Louise Fitzhugh‘s Harriet the Spy was one of my favorite books when I was about the title character’s age – that is, 11. Fitzhugh published the book in 1964; it won the New York Times Outstanding Book Award that year. And it’s had staying power: More than three decades after it was published, Nickelodeon made it into a movie.
The story is about Harriet M. Welsch, aspiring spy, who uses her journal to take down observations of the people around her. The climax of the plot is that her journal is discovered and read by her friends – who then form the “Spy Catcher’s Club” to punish her. After some pain and suffering for all involved things do work out, though. Harriet’s friends lose interest in tormenting her.
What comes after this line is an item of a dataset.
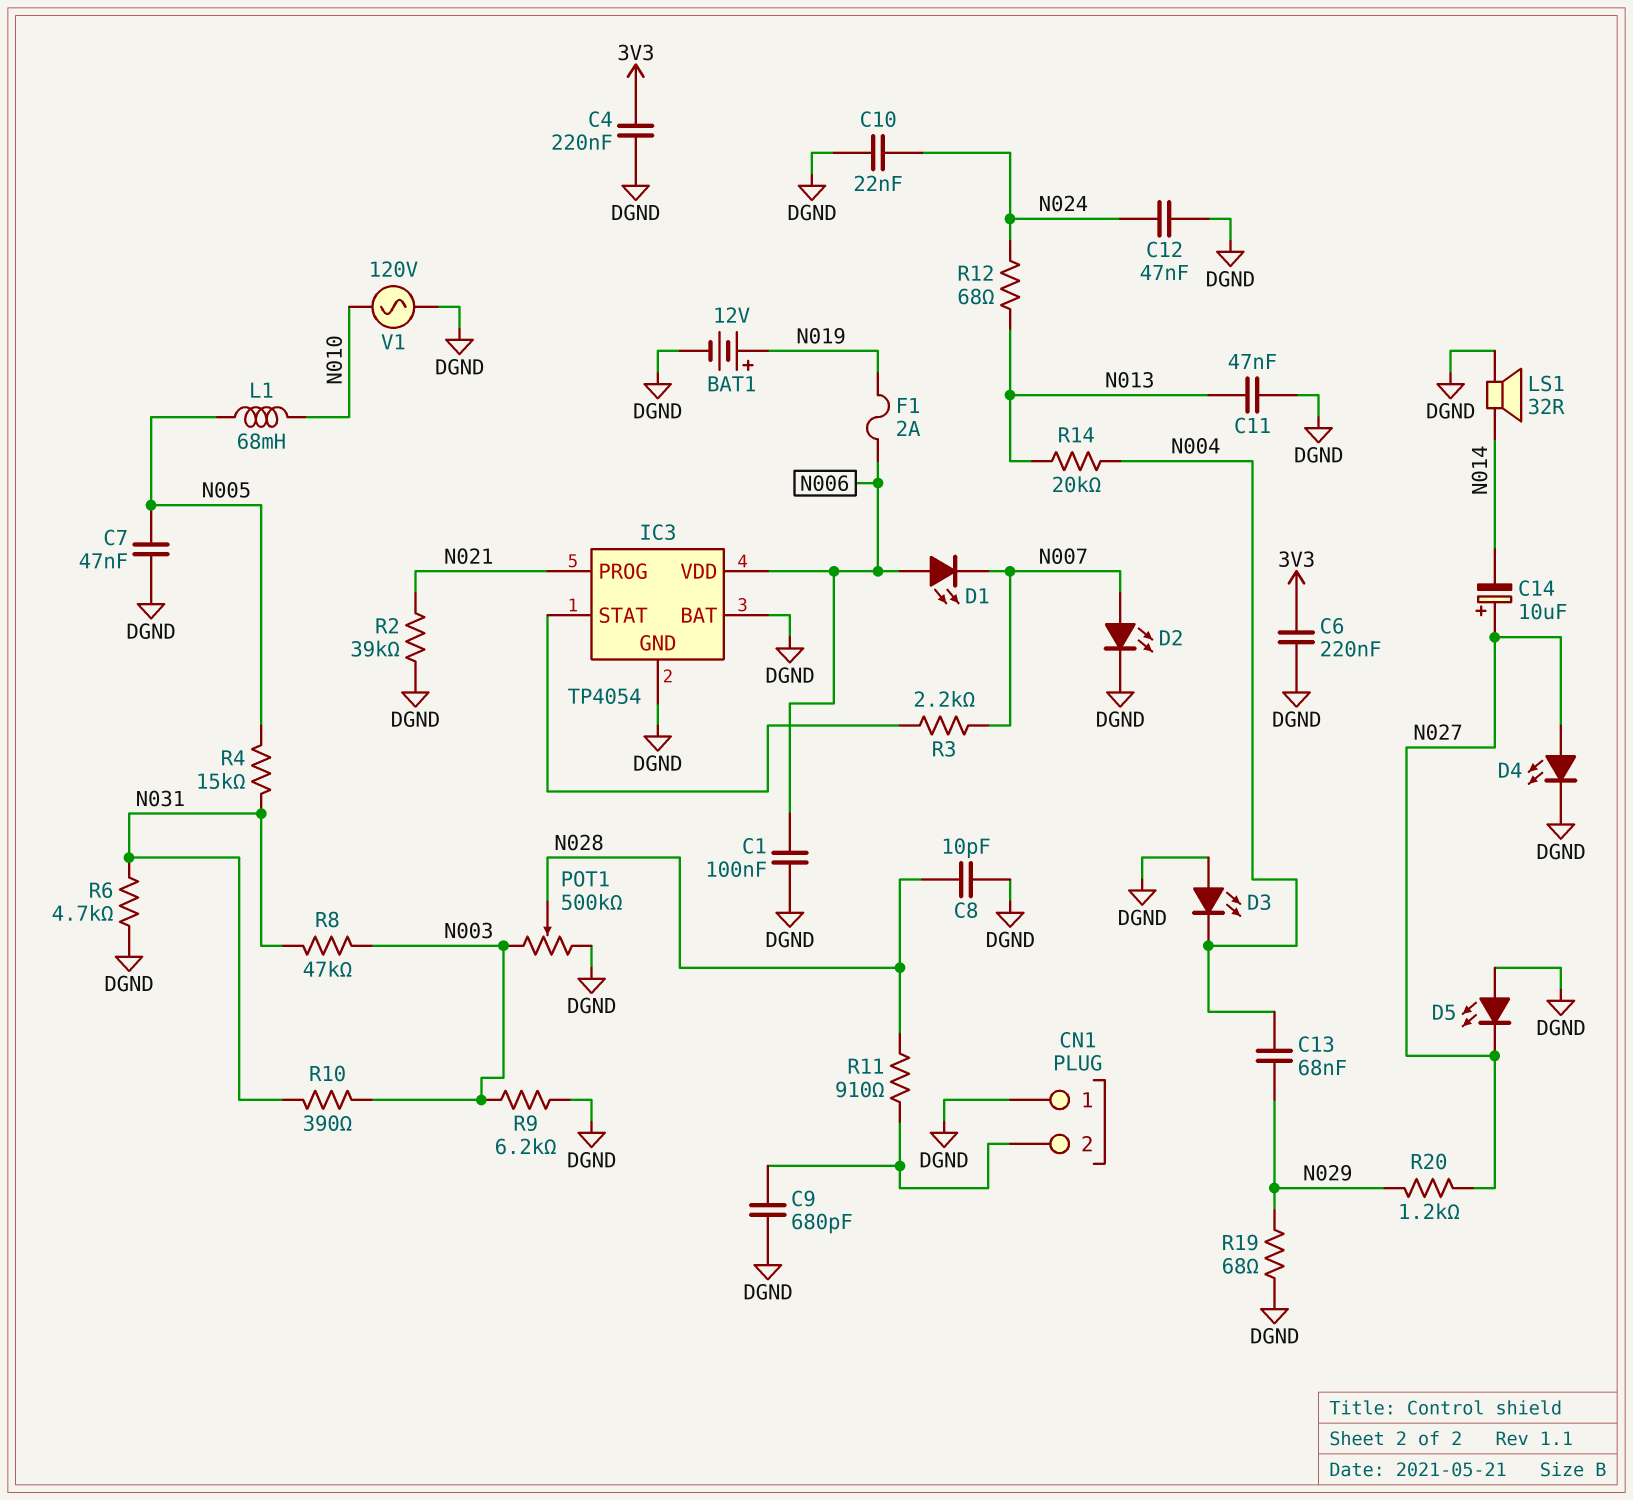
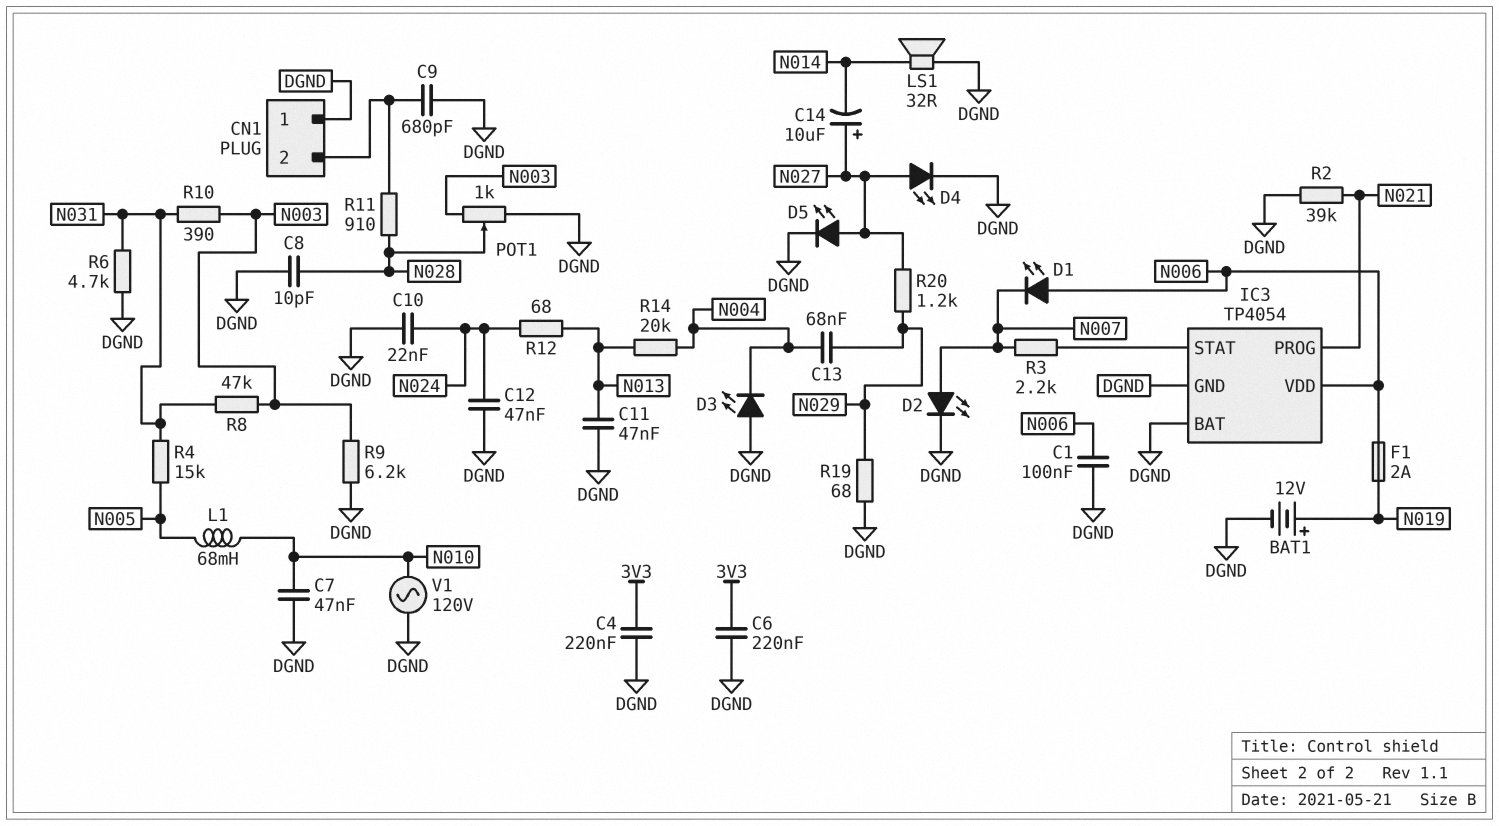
C7: 47nF (DGND, N005) -> 47nF (DGND, N010)
D5: LED (A DGND, K N027) -> LED (A N027, K DGND)
POT1: 500k (DGND, N003, wiper N028) -> 1k (DGND, N003, wiper N028)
Then Harriet becomes editor of the class newspaper and uses her new position to make a public apology.
It’s not surprising why her friends are shocked when they read Harriet’s notebook. She doesn’t pull punches. And why should she? She thinks what she’s writing is private.
“WHEN I GROW UP I WILL BE A SPY. I WILL BE THE BEST SPY THERE EVER WAS AND I WILL KNOW EVERYTHING. EVERYTHING.”
“IF THEY HAD A BABY IT WOULD LAUGH ALL THE TIME AT THEM, SO IT’S A GOOD THING THEY DON’T. ALSO IT MIGHT NOT BE PERFECT, AND THEN THEY MIGHT KILL IT. I’M GLAD I’M NOT PERFECT.”
“MY MOTHER IS ALWAYS SAYING PINKY WHITEHEAD’S WHOLE PROBLEM IS HIS MOTHER. DOES HIS MOTHER HATE HIM? IF I HAD HIM I’D HATE HIM.”
In 2008 National Public Radio’s Morning Edition did a feature on the book, comparing Harriet with Nancy Drew, the other girl sleuth popular in the 1960s. Nancy was prim and proper, while Harriet was messy and loud – in fact at one point, Harriet finds out that the family’s cook is baking a cake, and deliberately stomps around the kitchen so that the cake falls in the pan.
When I read the book in elementary school, I loved it because I recognized myself in Harriet. Like her, I felt like an observer among my peers, not quite able to fit in; like her I felt compelled to write my observations down, and I didn’t know many other kids who did that. But Harriet had something I didn’t think I had, and that was fearlessness. She wrote exactly what she thought, without editing. She faithfully covered her “spy route” and kitted herself out with detective tools that she wore on a belt around her waist.
And Harriet learns that different kinds of honesty exist – a key lesson for writers everywhere, no matter what age. After her journal has been discovered, Harriet receives a letter from her former nanny, Ole Golly, who tells her that if anyone ever reads her notebook, “You have to do two things, and you don’t like either one of them. 1: You have to apologize. 2: You have to lie. Otherwise you are going to lose a friend.” Ole Golly also tells Harriet that “little lies that make people feel better are not bad, like thanking someone for a meal they made even if you hated it, or telling a sick person they look better when they don’t, or someone with a hideous new hat that it’s lovely. But to yourself you must tell the truth.”
One may or may not agree with these ideas about truth and lies, but the fact that Fitzhugh explored them through a book that had an 11-year-old girl as its heroine knocks my socks off, even now. What did I learn from Harriet the Spy? Writing the truth isn’t always tidy, or convenient — and it’s necessary to handle one’s writing with care — but it’s crucial to an authentic creative process. Writers need their pens, their paper in order to understand the world, and they need the freedom to write without censorship, internal or external. When Harriet’s parents take her notebook away, she realizes how important writing is to her: “She found that when she didn’t have a notebook it was hard for her to think. The thoughts came slowly, as though they had to squeeze through a tiny door to get to her, whereas when she wrote, they flowed out faster than she could put them down.” I could relate to this feeling when I was 11, and I can relate to it now.